* Dataset excerpts
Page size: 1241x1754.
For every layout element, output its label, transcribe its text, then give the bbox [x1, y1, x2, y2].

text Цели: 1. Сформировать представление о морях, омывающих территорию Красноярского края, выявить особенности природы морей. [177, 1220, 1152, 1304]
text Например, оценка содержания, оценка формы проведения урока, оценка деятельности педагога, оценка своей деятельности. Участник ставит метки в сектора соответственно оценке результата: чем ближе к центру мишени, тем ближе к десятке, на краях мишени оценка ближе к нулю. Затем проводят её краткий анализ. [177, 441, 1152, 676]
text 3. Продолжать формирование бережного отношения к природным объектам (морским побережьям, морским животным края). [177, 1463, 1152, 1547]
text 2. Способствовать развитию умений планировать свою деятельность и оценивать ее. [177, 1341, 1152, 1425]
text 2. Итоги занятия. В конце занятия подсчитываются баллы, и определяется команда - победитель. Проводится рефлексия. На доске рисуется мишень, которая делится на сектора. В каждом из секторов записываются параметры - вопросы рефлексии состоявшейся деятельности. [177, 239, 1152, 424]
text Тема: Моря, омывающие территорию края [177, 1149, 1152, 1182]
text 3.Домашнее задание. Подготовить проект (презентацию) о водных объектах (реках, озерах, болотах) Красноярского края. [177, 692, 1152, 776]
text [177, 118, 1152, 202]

...

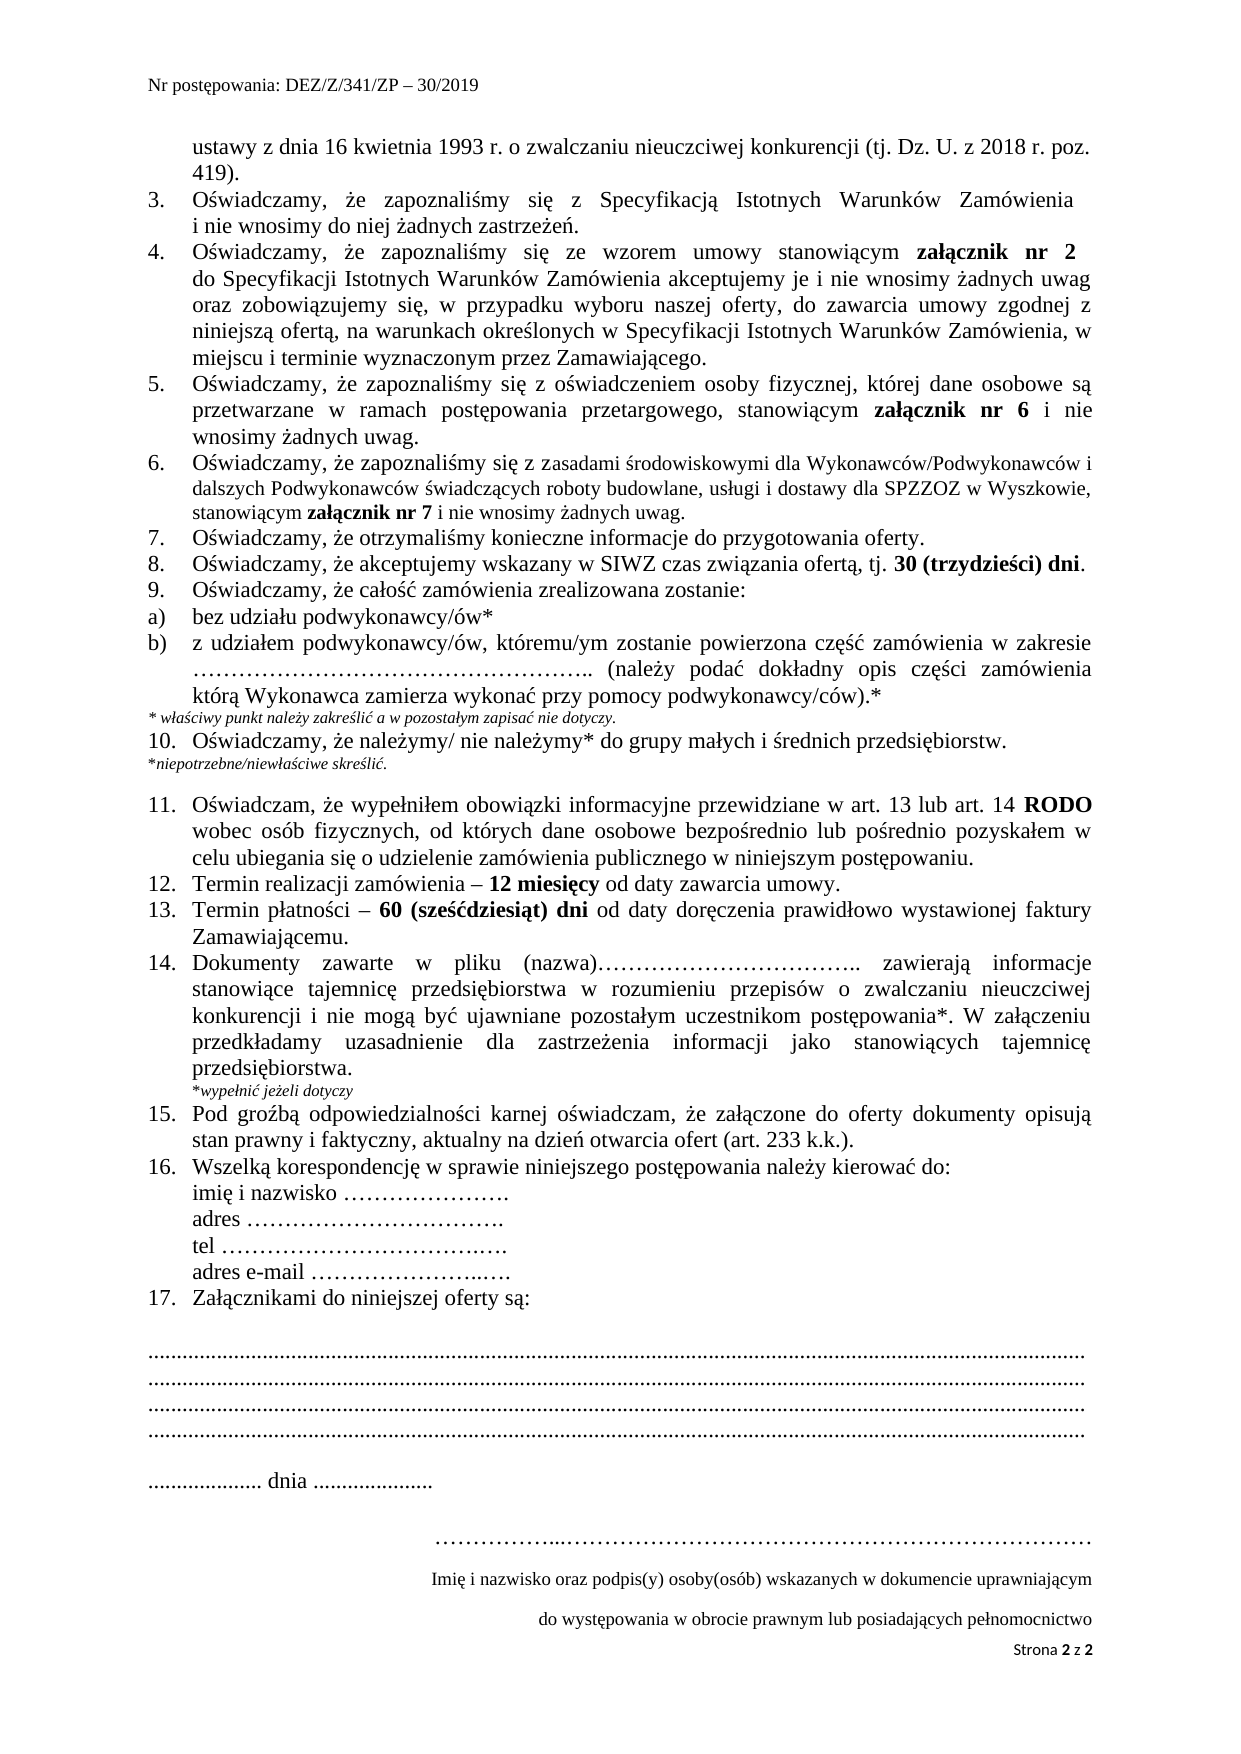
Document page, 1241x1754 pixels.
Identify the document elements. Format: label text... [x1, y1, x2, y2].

* Directive
From the entries above, give again exactly the lines running from the line with "Document page, 1241x1754 pixels." to the line with "Identify the document"; include both of those lines.

* Final answer
Document page, 1241x1754 pixels.
Identify the document elements. Format: label text... [x1, y1, x2, y2].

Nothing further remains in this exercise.